Finished processing dependencies for mask-rcnn==2.1

If you run the following command,

pip show mask-rcn

you should get an output similar to the following as yet another indication of a successful install.

Name: mask-rcnn
Version: 2.1
Summary: Mask R-CNN for object detection and instance segmentation
Home-page: https://github.com/matterport/Mask_RCNN
Author: Matterport
Author-email: waleed.abdulla@gmail.com
License: MIT
Location: /home/lboucher/anaconda3/envs/mask_rcnn/lib/python3.8/site-packages/mask_rcnn-2.1-py3.8.egg
Requires: 
Required-by:

Step 6: Download the Mask RCNN weights trained on the MSCOCO dataset from https://github.com/matterport/Mask_RCNN/releases/download/v2.0/mask_rcnn_coco.h5. This download is 246 MB.

Step 7: (the really fun step) Unless you happend to be running exactly the right tensorflow version, you will get a bunch of errors when running one or more of the code cells below. I was able to get this code working with my version of tensorflow (2.1.0) by very carefully changing individual lines of code in the Mask_RCNN/mrcnn/model.py code. I changed these lines one by one as I encountered errors. All of these errors had to do with deprecated syntax in tensorflow. I needed to change all instances of the following (your mileage may vary depending on your version of tensorflow):

  • tf.log -> tf.math.log
  • tf.sets.set_intersection -> tf.sets.intersection
  • tf.sparse_tensor_to_dense -> tf.sparse_to_dense
  • tf.to_float -> tf.cast(...,tf.float32) It is also important to note that you need to be very careful to actually reload the mrcnn module after each change to Mask_RCNN/mrcnn/model.py code.
In [13]:
import tensorflow as tf
print(tf.__version__)
2.1.0

License information for the matterport Mask-RCNN code at https://github.com/matterport/Mask_RCNN:

Mask R-CNN

The MIT License (MIT)

Copyright (c) 2017 Matterport, Inc.

Permission is hereby granted, free of charge, to any person obtaining a copy of this software and associated documentation files (the "Software"), to deal in the Software without restriction, including without limitation the rights to use, copy, modify, merge, publish, distribute, sublicense, and/or sell copies of the Software, and to permit persons to whom the Software is furnished to do so, subject to the following conditions:

The above copyright notice and this permission notice shall be included in all copies or substantial portions of the Software.

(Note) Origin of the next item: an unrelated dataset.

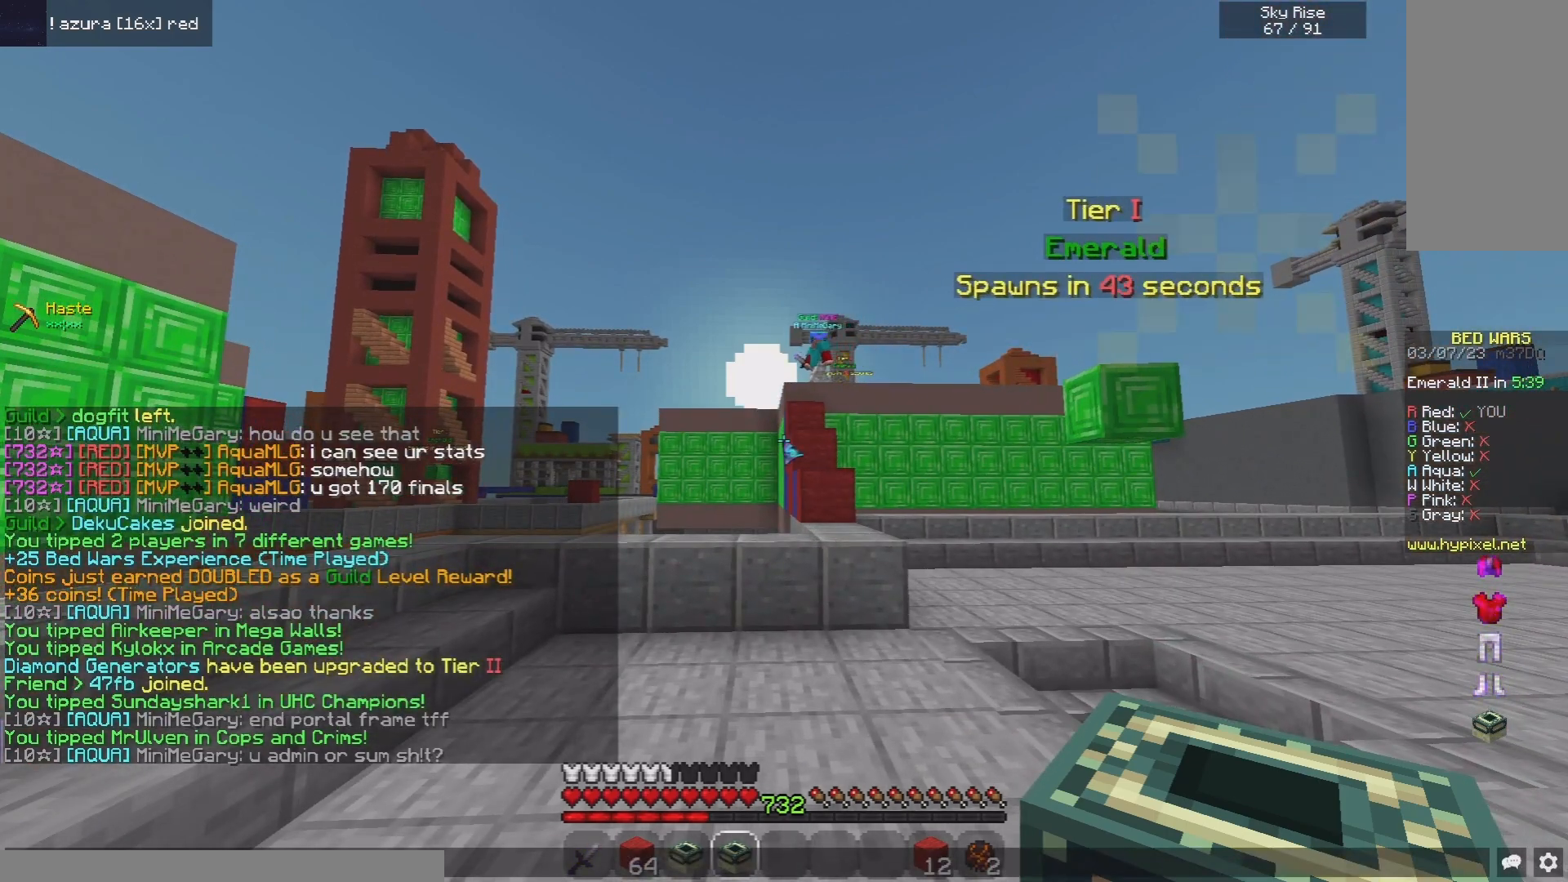
{"keys": [], "mouse": [], "events": []}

THE SOFTWARE IS PROVIDED "AS IS", WITHOUT WARRANTY OF ANY KIND, EXPRESS OR IMPLIED, INCLUDING BUT NOT LIMITED TO THE WARRANTIES OF MERCHANTABILITY, FITNESS FOR A PARTICULAR PURPOSE AND NONINFRINGEMENT. IN NO EVENT SHALL THE AUTHORS OR COPYRIGHT HOLDERS BE LIABLE FOR ANY CLAIM, DAMAGES OR OTHER LIABILITY, WHETHER IN AN ACTION OF CONTRACT, TORT OR OTHERWISE, ARISING FROM, OUT OF OR IN CONNECTION WITH THE SOFTWARE OR THE USE OR OTHER DEALINGS IN THE SOFTWARE.

Detect an object in an image and visualize the segmentation mask

The code below loads in an example image elephant.jpg available from https://3qeqpr26caki16dnhd19sv6by6v-wpengine.netdna-ssl.com/wp-content/uploads/2019/03/elephant.jpg, and sends the image through the Mask-RCNN network. The following class TestConfig is used as part of the configuration of the MaskRCNN class.

In [14]:
# the following code adapted from 
# https://machinelearningmastery.com/how-to-perform-object-detection-in-photographs-with-mask-r-cnn-in-keras/

# define the test configuration
class TestConfig(Config):
    NAME = "test"
    GPU_COUNT = 1
    IMAGES_PER_GPU = 1
    NUM_CLASSES = 1 + 80

The code below uses a list of the MSCOCO labels similar to the example in Section 1, but includes an 81st label for background 'BG'.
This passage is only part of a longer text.